NET INTEREST AND CREDIT COSTS. Net interest and credit cards came in at a $92 million charge, pretty much as expected, versus a $58 million charge last year, up 59%. Finance charge revenue came in at $148 million versus $145 million last year, up $3 million. Total customer receivables is $4.297 billion versus $4.152 billion last year, up $145 million coming from better sales. The JCPenney proprietary card usage continues to be lower than last year by about 1% to 47%. Third party cards continue to accelerate, up about 1% for the year to about 21%. Interest expense came in at $93 million versus $84 million last year, due to increases in both receivables and inventory. Credit cards came in at $147 million versus $119 last year, up $28 million. Included in their credit cost is bad debt and bad debt is up 30%. That 30% includes a reserved increase that they took in the third quarter. Bad debt including the reserve increase affected them by $0.05 per share.

DELINQUENCIES. They have looked at delinquencies and they have edged slightly downward in each of the last 3 months, but still remain at a high level. Bankruptcies are still very high, but in the last 4 months they saw a stabilization in bankruptcy. So, for the fourth quarter, net interest and credit costs are planned higher than last year's $60 million. They are thinking it will come in in the low to mid $70 million range.

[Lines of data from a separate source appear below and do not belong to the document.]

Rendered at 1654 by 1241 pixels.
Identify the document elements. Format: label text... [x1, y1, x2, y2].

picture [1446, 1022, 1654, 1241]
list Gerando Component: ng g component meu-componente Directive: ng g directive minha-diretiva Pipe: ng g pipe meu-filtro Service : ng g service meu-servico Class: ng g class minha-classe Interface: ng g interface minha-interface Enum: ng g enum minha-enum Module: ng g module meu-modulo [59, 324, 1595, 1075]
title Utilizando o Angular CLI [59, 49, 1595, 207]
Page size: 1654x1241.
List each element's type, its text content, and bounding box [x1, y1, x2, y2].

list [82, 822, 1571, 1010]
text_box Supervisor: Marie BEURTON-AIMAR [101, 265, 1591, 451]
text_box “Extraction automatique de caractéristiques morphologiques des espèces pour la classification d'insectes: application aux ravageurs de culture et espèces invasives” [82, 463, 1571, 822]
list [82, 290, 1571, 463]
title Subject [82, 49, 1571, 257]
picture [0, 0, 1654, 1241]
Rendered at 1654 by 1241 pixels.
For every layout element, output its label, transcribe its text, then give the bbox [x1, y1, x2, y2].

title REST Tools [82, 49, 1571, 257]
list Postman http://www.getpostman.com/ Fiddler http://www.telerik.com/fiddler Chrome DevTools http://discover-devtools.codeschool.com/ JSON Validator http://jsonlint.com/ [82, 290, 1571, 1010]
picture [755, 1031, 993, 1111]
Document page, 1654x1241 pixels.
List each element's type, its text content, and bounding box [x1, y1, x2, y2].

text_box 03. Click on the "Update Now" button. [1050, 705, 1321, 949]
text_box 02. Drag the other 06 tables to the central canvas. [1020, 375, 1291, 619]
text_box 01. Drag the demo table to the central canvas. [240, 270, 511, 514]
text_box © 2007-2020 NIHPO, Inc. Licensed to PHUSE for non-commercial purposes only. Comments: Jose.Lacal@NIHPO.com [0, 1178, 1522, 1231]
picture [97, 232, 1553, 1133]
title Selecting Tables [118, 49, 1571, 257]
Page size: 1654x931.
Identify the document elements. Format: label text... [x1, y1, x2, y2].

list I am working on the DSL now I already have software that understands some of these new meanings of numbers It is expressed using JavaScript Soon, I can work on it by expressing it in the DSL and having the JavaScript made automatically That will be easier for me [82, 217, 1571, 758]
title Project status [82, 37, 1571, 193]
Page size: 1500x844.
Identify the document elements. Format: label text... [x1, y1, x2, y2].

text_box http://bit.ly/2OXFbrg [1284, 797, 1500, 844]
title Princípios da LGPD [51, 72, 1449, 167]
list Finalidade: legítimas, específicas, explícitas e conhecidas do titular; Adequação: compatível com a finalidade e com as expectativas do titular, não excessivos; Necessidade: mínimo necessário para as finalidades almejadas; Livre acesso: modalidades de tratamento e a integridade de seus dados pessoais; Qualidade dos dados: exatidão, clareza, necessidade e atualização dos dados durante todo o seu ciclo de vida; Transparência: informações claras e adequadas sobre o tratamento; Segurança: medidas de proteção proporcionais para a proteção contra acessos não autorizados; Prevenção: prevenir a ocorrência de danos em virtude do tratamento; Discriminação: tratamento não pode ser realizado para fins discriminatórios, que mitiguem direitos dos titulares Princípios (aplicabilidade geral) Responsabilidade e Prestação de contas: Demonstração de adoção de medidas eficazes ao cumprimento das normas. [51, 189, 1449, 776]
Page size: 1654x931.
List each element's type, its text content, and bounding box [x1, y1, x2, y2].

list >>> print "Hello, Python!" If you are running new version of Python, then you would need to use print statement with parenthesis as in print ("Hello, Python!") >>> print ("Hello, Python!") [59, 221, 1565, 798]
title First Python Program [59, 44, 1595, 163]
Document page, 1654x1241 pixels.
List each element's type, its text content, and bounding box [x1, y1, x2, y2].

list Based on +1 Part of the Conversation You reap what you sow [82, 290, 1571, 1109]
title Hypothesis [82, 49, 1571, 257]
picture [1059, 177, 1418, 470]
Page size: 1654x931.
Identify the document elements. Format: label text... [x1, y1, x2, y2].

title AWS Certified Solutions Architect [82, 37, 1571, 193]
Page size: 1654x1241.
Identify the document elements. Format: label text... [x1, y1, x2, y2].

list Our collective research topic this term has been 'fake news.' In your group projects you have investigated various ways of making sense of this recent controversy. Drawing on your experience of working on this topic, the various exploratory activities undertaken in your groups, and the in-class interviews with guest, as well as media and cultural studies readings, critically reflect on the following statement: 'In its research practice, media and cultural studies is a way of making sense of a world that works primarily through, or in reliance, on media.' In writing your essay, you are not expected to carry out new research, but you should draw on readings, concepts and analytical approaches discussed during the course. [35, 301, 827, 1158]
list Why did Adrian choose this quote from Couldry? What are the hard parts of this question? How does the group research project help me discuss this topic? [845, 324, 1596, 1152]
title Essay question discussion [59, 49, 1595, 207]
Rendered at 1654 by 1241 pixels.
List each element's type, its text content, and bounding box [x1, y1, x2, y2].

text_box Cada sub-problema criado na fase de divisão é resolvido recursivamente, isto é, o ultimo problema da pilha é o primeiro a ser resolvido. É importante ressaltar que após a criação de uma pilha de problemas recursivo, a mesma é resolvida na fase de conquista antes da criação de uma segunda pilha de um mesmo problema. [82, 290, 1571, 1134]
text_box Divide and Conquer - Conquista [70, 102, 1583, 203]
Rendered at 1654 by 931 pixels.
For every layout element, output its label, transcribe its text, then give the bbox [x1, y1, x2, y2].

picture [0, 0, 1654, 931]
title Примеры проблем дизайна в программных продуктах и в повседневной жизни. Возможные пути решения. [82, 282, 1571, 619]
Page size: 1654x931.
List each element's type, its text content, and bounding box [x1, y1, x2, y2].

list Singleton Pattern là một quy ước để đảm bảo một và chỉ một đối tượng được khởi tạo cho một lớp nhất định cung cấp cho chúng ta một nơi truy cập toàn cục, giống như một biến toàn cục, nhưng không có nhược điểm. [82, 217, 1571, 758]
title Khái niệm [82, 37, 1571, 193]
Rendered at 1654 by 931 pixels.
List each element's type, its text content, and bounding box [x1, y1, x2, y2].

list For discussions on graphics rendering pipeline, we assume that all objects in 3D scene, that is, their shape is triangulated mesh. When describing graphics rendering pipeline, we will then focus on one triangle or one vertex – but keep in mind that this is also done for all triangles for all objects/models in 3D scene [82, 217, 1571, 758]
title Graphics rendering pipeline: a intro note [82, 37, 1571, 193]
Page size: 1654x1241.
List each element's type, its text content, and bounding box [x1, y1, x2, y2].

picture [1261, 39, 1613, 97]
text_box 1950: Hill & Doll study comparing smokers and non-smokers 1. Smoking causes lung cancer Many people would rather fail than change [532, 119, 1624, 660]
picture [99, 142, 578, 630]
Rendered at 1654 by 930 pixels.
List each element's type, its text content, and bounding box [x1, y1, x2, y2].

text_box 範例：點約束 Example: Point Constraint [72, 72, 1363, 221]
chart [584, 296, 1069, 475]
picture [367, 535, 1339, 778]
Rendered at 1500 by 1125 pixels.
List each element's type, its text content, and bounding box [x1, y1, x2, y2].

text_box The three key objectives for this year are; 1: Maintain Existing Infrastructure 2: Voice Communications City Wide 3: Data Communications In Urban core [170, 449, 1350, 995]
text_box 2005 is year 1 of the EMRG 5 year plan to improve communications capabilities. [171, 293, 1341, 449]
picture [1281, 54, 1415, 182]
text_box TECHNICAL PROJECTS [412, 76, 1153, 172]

INSURANCE COMPANY AND BANK. The profits came in at $49 million versus $51 million last year. The insurance company's operating results were $48 million versus $41 last year. Their revenues were up 16% and their operating profits excluding gains were up 16%. The bank generated $1 million versus $8 million last year. The bank is very much impacted by bad debt, in fact the bank affected them also by about $0.02 per share. Their total revenues, insurance and bank, were up 12%.

FOURTH QUARTER MODELS. They expect total stores to generate a high single digit sales gain in the fourth quarter and that would come somewhere in the mid single digit area. They expect that catalog will generate a low single-digit sales gain and that drugstores will continue to perform well as they have all year. Also, models should add on $275 million for the Fay Drug acquisition. That should bring total sales up in the low double-digit area. They expect, once again, to have a very aggressive marketing program in the fourth quarter. That should generate very nice sales gains for them and should improve their gross profit dollars. As far as expenses are concerned, their SG&A expenses will again be very well leveraged. Their model does not assume any impacts from the recently announced Eckerd Drug acquisition. They are assuming that will close in the early part of the first quarter next year, so there is no impact in fourth quarter.

SUMMARY. Their recent sales performance has been good. Their inventories are set for holiday selling. Their management team is confident about the merchandise and the marketing program.

* A Fool conference call synopsis represents an effort to highlight the salient points of a conference call and should not be taken as an authoritative accounting or transcription of the entire event. Note: Statements made by a company other than historical information may constitute forward-looking statements for which the company can claim protection under the Safe Harbor Act. Please consult the company's filings with the SEC for information on risk factors which might cause actual results to differ materially from the information contained in these forward-looking statements.